YOUR OBJECTIVE: Each entry in the listing below should be returned precisely as it is.

---------- MATERIAL PROVIDED

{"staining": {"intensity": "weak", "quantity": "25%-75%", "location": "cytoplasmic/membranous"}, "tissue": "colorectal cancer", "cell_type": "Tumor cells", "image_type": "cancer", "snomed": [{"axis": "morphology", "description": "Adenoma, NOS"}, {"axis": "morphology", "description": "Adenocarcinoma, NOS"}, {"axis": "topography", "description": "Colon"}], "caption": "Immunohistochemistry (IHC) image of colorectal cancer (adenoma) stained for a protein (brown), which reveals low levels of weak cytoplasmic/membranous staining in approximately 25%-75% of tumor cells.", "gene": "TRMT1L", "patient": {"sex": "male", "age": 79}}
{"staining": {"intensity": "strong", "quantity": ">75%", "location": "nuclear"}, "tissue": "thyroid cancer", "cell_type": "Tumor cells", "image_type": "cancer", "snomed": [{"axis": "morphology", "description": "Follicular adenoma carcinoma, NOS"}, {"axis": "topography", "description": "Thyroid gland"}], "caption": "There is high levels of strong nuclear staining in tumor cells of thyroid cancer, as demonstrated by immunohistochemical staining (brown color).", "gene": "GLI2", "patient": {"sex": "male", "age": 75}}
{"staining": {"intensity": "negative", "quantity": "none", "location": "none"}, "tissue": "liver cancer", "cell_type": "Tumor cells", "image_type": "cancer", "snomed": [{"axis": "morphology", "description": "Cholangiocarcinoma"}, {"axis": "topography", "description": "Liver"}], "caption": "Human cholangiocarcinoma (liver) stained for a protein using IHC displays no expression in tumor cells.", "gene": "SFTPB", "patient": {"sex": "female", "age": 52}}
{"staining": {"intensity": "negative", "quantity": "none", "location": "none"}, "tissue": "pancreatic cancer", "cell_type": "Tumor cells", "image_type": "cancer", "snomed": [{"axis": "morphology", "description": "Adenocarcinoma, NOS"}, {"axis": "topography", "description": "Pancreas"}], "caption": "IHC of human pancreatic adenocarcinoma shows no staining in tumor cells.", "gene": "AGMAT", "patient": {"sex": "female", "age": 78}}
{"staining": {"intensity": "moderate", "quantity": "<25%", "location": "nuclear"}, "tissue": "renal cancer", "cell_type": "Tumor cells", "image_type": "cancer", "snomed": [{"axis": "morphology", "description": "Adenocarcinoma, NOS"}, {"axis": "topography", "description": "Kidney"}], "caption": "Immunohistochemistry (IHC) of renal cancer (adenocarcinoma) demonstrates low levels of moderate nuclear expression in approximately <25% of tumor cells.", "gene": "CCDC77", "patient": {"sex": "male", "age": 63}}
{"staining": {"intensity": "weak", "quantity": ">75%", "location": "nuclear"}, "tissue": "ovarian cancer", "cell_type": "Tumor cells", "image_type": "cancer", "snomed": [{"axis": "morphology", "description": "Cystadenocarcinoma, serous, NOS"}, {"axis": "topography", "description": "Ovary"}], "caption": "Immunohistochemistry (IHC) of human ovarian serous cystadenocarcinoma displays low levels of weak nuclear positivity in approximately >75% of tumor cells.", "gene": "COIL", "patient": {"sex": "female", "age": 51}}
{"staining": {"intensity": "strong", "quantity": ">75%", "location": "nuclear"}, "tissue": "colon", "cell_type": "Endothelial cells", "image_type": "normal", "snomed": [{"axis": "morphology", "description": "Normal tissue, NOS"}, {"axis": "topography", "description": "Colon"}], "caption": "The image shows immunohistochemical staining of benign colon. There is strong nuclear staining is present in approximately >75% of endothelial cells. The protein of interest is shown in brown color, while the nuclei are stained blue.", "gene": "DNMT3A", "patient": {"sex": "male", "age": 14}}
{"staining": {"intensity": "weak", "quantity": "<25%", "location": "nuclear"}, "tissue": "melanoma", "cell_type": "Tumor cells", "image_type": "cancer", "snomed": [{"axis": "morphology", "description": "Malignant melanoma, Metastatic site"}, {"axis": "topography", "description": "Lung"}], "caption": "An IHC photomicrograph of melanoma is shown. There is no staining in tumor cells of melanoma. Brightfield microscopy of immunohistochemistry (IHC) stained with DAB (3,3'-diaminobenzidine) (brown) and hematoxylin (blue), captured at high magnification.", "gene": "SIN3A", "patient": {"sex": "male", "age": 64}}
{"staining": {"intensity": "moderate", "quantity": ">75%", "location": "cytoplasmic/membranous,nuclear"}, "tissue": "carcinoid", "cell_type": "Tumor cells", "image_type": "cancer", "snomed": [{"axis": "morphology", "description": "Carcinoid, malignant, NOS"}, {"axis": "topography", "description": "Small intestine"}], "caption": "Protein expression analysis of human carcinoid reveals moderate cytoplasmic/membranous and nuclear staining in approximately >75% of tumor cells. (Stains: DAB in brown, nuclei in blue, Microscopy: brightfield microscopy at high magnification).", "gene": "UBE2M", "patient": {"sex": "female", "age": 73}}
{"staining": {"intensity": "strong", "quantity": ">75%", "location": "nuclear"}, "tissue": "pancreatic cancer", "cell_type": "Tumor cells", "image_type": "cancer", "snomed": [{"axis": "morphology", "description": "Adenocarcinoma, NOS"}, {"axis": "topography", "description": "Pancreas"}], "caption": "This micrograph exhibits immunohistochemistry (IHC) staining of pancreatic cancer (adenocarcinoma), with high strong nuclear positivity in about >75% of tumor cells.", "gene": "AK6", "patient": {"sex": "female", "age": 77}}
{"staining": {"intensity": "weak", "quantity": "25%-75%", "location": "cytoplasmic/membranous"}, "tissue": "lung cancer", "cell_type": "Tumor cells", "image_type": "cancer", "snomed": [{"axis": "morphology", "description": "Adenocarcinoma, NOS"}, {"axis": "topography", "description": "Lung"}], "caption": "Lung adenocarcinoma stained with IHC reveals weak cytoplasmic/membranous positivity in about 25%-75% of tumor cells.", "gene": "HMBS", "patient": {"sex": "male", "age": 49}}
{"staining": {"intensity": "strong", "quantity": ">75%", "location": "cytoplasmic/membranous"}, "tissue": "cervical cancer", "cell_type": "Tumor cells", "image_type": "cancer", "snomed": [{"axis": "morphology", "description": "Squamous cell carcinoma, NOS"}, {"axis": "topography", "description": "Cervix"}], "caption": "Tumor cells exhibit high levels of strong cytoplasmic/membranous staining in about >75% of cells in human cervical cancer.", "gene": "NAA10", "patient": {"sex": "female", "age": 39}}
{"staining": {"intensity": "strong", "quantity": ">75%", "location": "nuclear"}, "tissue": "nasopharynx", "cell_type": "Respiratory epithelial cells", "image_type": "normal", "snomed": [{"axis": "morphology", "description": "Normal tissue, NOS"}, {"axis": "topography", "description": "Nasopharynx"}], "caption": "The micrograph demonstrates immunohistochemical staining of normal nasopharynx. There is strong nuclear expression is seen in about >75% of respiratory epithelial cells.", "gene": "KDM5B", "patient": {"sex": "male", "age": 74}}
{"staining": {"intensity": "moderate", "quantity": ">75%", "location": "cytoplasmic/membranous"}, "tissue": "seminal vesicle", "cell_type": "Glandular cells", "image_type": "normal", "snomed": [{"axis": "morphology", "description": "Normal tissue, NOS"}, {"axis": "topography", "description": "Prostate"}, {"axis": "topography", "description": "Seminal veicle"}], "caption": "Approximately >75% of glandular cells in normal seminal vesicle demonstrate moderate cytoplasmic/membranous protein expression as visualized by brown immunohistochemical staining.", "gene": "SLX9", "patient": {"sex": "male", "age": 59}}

--------------------

ANSWER BOX:
{"staining": {"intensity": "weak", "quantity": "25%-75%", "location": "cytoplasmic/membranous"}, "tissue": "colorectal cancer", "cell_type": "Tumor cells", "image_type": "cancer", "snomed": [{"axis": "morphology", "description": "Adenoma, NOS"}, {"axis": "morphology", "description": "Adenocarcinoma, NOS"}, {"axis": "topography", "description": "Colon"}], "caption": "Immunohistochemistry (IHC) image of colorectal cancer (adenoma) stained for a protein (brown), which reveals low levels of weak cytoplasmic/membranous staining in approximately 25%-75% of tumor cells.", "gene": "TRMT1L", "patient": {"sex": "male", "age": 79}}
{"staining": {"intensity": "strong", "quantity": ">75%", "location": "nuclear"}, "tissue": "thyroid cancer", "cell_type": "Tumor cells", "image_type": "cancer", "snomed": [{"axis": "morphology", "description": "Follicular adenoma carcinoma, NOS"}, {"axis": "topography", "description": "Thyroid gland"}], "caption": "There is high levels of strong nuclear staining in tumor cells of thyroid cancer, as demonstrated by immunohistochemical staining (brown color).", "gene": "GLI2", "patient": {"sex": "male", "age": 75}}
{"staining": {"intensity": "negative", "quantity": "none", "location": "none"}, "tissue": "liver cancer", "cell_type": "Tumor cells", "image_type": "cancer", "snomed": [{"axis": "morphology", "description": "Cholangiocarcinoma"}, {"axis": "topography", "description": "Liver"}], "caption": "Human cholangiocarcinoma (liver) stained for a protein using IHC displays no expression in tumor cells.", "gene": "SFTPB", "patient": {"sex": "female", "age": 52}}
{"staining": {"intensity": "negative", "quantity": "none", "location": "none"}, "tissue": "pancreatic cancer", "cell_type": "Tumor cells", "image_type": "cancer", "snomed": [{"axis": "morphology", "description": "Adenocarcinoma, NOS"}, {"axis": "topography", "description": "Pancreas"}], "caption": "IHC of human pancreatic adenocarcinoma shows no staining in tumor cells.", "gene": "AGMAT", "patient": {"sex": "female", "age": 78}}
{"staining": {"intensity": "moderate", "quantity": "<25%", "location": "nuclear"}, "tissue": "renal cancer", "cell_type": "Tumor cells", "image_type": "cancer", "snomed": [{"axis": "morphology", "description": "Adenocarcinoma, NOS"}, {"axis": "topography", "description": "Kidney"}], "caption": "Immunohistochemistry (IHC) of renal cancer (adenocarcinoma) demonstrates low levels of moderate nuclear expression in approximately <25% of tumor cells.", "gene": "CCDC77", "patient": {"sex": "male", "age": 63}}
{"staining": {"intensity": "weak", "quantity": ">75%", "location": "nuclear"}, "tissue": "ovarian cancer", "cell_type": "Tumor cells", "image_type": "cancer", "snomed": [{"axis": "morphology", "description": "Cystadenocarcinoma, serous, NOS"}, {"axis": "topography", "description": "Ovary"}], "caption": "Immunohistochemistry (IHC) of human ovarian serous cystadenocarcinoma displays low levels of weak nuclear positivity in approximately >75% of tumor cells.", "gene": "COIL", "patient": {"sex": "female", "age": 51}}
{"staining": {"intensity": "strong", "quantity": ">75%", "location": "nuclear"}, "tissue": "colon", "cell_type": "Endothelial cells", "image_type": "normal", "snomed": [{"axis": "morphology", "description": "Normal tissue, NOS"}, {"axis": "topography", "description": "Colon"}], "caption": "The image shows immunohistochemical staining of benign colon. There is strong nuclear staining is present in approximately >75% of endothelial cells. The protein of interest is shown in brown color, while the nuclei are stained blue.", "gene": "DNMT3A", "patient": {"sex": "male", "age": 14}}
{"staining": {"intensity": "weak", "quantity": "<25%", "location": "nuclear"}, "tissue": "melanoma", "cell_type": "Tumor cells", "image_type": "cancer", "snomed": [{"axis": "morphology", "description": "Malignant melanoma, Metastatic site"}, {"axis": "topography", "description": "Lung"}], "caption": "An IHC photomicrograph of melanoma is shown. There is no staining in tumor cells of melanoma. Brightfield microscopy of immunohistochemistry (IHC) stained with DAB (3,3'-diaminobenzidine) (brown) and hematoxylin (blue), captured at high magnification.", "gene": "SIN3A", "patient": {"sex": "male", "age": 64}}
{"staining": {"intensity": "moderate", "quantity": ">75%", "location": "cytoplasmic/membranous,nuclear"}, "tissue": "carcinoid", "cell_type": "Tumor cells", "image_type": "cancer", "snomed": [{"axis": "morphology", "description": "Carcinoid, malignant, NOS"}, {"axis": "topography", "description": "Small intestine"}], "caption": "Protein expression analysis of human carcinoid reveals moderate cytoplasmic/membranous and nuclear staining in approximately >75% of tumor cells. (Stains: DAB in brown, nuclei in blue, Microscopy: brightfield microscopy at high magnification).", "gene": "UBE2M", "patient": {"sex": "female", "age": 73}}
{"staining": {"intensity": "strong", "quantity": ">75%", "location": "nuclear"}, "tissue": "pancreatic cancer", "cell_type": "Tumor cells", "image_type": "cancer", "snomed": [{"axis": "morphology", "description": "Adenocarcinoma, NOS"}, {"axis": "topography", "description": "Pancreas"}], "caption": "This micrograph exhibits immunohistochemistry (IHC) staining of pancreatic cancer (adenocarcinoma), with high strong nuclear positivity in about >75% of tumor cells.", "gene": "AK6", "patient": {"sex": "female", "age": 77}}
{"staining": {"intensity": "weak", "quantity": "25%-75%", "location": "cytoplasmic/membranous"}, "tissue": "lung cancer", "cell_type": "Tumor cells", "image_type": "cancer", "snomed": [{"axis": "morphology", "description": "Adenocarcinoma, NOS"}, {"axis": "topography", "description": "Lung"}], "caption": "Lung adenocarcinoma stained with IHC reveals weak cytoplasmic/membranous positivity in about 25%-75% of tumor cells.", "gene": "HMBS", "patient": {"sex": "male", "age": 49}}
{"staining": {"intensity": "strong", "quantity": ">75%", "location": "cytoplasmic/membranous"}, "tissue": "cervical cancer", "cell_type": "Tumor cells", "image_type": "cancer", "snomed": [{"axis": "morphology", "description": "Squamous cell carcinoma, NOS"}, {"axis": "topography", "description": "Cervix"}], "caption": "Tumor cells exhibit high levels of strong cytoplasmic/membranous staining in about >75% of cells in human cervical cancer.", "gene": "NAA10", "patient": {"sex": "female", "age": 39}}
{"staining": {"intensity": "strong", "quantity": ">75%", "location": "nuclear"}, "tissue": "nasopharynx", "cell_type": "Respiratory epithelial cells", "image_type": "normal", "snomed": [{"axis": "morphology", "description": "Normal tissue, NOS"}, {"axis": "topography", "description": "Nasopharynx"}], "caption": "The micrograph demonstrates immunohistochemical staining of normal nasopharynx. There is strong nuclear expression is seen in about >75% of respiratory epithelial cells.", "gene": "KDM5B", "patient": {"sex": "male", "age": 74}}
{"staining": {"intensity": "moderate", "quantity": ">75%", "location": "cytoplasmic/membranous"}, "tissue": "seminal vesicle", "cell_type": "Glandular cells", "image_type": "normal", "snomed": [{"axis": "morphology", "description": "Normal tissue, NOS"}, {"axis": "topography", "description": "Prostate"}, {"axis": "topography", "description": "Seminal veicle"}], "caption": "Approximately >75% of glandular cells in normal seminal vesicle demonstrate moderate cytoplasmic/membranous protein expression as visualized by brown immunohistochemical staining.", "gene": "SLX9", "patient": {"sex": "male", "age": 59}}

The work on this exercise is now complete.